» **Exercise 1**:
Answer these from the passage on refractory failures:
(a) What volatile substances do alternative fuels contain?
(b) What can miscalculations in expansion lead to?
(c) Which contractors call for caution?
» **Exercise 2**: Write a continuation of the passage on refractory failures, starting after its last sentence.

» **Given passage**:
===

Deadly Sin #5: Effects of alternative fuels on refractory anchors

Many high-temperature industries are transitioning to alternative fuels, which, despite producing lower CO2 emissions upon combustion, contain a significant amount of volatile substances, such as alkalis, sulfur, chlorides, and ash-forming materials. These compounds contribute to an elevated incidence of coating formation, corrosion, and erosion in refractory materials. The introduction of excessive concentrations of alkali salts, sulfates, and chlorides into the kiln system for example detrimentally affects refractory performance, resulting in extensive coating formation on refractory surfaces and premature refractory failure. Consequently, this situation leads to unplanned breakdowns and shutdowns of cement plants.

To mitigate these challenges, it is imperative to employ refractory anchors of superior quality that effectively prevent these chemicals from reacting with and causing corrosion or embrittlement.

Deadly Sin #6 - Wrong refractory

Additional attention needs to be given to the quality of the refractory and the way it is applied. Numerous well-crafted refractory products excel in specific applications but may not suit others. What truly matters is finding the perfect material for your unique application.

Additionally, miscalculations in expansion can lead to early material replacement, causing downtime and increased expenses. It's vital to thoroughly explore your material options, taking into account their suitability for your specific application and expected lifespan.

Exercise caution when dealing with contractors who often have a narrow focus on a single material. Determine your budget and collaborate with a team well-versed in a variety of materials and application methods. This way, you can discover the best solution for your unique needs in a cost-effective manner.

===

» **Data extract**:
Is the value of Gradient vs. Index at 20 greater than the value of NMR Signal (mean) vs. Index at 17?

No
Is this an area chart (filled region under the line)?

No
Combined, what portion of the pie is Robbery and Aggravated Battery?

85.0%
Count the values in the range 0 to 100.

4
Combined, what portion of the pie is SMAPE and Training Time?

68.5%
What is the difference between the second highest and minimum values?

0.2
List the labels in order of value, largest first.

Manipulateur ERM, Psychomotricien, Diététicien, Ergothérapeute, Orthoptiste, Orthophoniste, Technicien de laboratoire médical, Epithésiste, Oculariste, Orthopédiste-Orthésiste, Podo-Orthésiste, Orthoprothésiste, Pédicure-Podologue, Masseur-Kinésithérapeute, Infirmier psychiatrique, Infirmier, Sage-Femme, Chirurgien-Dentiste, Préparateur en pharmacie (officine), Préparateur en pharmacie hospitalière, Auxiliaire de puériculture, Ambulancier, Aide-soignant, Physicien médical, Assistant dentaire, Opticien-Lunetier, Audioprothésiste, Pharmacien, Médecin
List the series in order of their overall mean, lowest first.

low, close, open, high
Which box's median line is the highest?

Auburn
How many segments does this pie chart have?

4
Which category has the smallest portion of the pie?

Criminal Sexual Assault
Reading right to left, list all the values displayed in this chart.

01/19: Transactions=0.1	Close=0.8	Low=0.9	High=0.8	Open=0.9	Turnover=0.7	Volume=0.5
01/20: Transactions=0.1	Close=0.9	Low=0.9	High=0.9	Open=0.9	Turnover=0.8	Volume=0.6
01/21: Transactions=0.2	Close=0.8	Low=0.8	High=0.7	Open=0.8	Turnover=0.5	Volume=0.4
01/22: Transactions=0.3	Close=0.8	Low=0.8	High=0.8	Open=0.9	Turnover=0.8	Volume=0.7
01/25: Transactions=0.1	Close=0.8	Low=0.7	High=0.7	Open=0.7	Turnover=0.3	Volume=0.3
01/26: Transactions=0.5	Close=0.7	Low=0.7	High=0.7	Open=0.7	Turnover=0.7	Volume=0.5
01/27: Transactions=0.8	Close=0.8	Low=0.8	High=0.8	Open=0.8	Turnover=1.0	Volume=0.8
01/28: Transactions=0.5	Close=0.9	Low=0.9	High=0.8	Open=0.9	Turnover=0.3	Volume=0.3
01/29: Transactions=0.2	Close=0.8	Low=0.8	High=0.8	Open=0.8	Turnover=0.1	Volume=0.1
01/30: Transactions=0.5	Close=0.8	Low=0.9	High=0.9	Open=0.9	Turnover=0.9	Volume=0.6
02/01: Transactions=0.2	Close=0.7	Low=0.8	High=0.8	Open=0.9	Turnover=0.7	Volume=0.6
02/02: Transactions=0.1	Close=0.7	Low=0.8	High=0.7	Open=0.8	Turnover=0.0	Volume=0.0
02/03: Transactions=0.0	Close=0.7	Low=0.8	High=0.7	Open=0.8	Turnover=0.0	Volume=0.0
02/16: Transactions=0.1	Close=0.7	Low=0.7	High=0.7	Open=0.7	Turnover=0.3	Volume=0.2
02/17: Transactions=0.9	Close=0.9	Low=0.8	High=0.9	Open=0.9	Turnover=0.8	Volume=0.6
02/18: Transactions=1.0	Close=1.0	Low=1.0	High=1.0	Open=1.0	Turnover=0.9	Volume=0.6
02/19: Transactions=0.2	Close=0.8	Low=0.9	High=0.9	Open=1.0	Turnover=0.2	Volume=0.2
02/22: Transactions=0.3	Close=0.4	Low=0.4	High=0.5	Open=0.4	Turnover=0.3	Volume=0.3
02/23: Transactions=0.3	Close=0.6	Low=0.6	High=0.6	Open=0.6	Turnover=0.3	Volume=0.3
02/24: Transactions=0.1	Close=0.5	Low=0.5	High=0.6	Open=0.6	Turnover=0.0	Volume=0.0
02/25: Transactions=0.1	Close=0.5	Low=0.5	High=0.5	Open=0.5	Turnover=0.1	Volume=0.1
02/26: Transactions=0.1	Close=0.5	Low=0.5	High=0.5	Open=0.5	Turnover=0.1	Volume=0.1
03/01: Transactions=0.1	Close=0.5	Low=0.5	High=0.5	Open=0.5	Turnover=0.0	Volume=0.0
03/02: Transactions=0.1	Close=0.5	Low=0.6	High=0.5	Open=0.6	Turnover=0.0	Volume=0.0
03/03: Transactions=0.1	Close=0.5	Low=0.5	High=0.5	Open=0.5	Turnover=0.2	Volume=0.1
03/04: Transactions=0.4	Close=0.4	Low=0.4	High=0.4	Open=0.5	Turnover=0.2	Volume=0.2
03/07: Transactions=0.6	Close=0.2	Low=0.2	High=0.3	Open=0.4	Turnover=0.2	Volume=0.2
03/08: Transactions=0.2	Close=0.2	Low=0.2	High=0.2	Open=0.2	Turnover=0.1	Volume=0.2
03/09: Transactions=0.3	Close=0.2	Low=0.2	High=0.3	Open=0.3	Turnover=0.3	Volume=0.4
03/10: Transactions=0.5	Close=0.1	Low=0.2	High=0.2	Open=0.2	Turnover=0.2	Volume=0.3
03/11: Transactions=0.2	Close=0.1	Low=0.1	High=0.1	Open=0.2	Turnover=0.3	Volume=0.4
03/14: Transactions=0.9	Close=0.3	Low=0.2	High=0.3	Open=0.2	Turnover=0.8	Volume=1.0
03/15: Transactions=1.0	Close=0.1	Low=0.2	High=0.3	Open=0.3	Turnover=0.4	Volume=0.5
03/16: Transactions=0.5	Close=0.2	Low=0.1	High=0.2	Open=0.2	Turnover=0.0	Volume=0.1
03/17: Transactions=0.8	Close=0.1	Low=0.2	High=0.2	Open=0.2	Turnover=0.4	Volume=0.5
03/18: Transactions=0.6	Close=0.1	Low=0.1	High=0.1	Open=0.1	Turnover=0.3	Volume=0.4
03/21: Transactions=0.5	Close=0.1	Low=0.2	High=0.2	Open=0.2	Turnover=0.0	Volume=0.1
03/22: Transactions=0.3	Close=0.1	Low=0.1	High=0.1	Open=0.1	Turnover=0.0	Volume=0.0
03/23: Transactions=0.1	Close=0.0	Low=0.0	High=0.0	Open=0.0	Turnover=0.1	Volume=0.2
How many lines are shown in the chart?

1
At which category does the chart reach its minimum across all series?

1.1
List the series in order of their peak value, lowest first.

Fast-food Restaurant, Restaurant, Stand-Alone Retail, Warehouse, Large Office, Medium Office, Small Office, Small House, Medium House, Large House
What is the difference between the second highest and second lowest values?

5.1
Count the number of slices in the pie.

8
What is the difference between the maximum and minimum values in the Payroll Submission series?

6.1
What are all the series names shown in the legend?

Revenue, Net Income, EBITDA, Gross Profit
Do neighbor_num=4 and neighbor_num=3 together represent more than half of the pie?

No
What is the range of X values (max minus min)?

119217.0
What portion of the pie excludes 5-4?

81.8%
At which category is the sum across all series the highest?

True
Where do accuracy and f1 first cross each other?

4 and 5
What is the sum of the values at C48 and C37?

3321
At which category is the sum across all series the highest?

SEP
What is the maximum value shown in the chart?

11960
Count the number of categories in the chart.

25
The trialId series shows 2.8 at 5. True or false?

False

===

» **Response 1**:
(a) Alkalis, sulfur, chlorides, and ash-forming materials.
(b) Early material replacement, causing downtime and increased expenses.
(c) Contractors who often have a narrow focus on a single material.

» **Response 2**:
Deadly Sin #7 - Bad installation

As we explored in Deadly Sin #1, installation of refractory anchors can be done with outdated traditional welding techniques, which come with their own problems, or with our innovative RAW technology.

Hand or stud welding gives inconsistent and poor-quality welds, which leads to corrosion or embrittlement and eventually refractory failure. Alternatively, RAW technology solves many of the problems that conventional hand and stud welding have had for a long time. It is safe, user-friendly, very fast, and it delivers high-quality welds.

The sizing and spacing of refractory anchors are also important to take into consideration when planning the installation. The sizing of anchors for a refractory lining is contingent on factors such as refractory thickness. The determination of anchor spacing should be project-specific, taking into account factors like the mechanical properties of the anchors and the refractory lining, which are influenced by the temperature. Refractory engineers leverage these properties within mathematical models to formulate the most effective anchor spacing pattern and strategy for each unique project.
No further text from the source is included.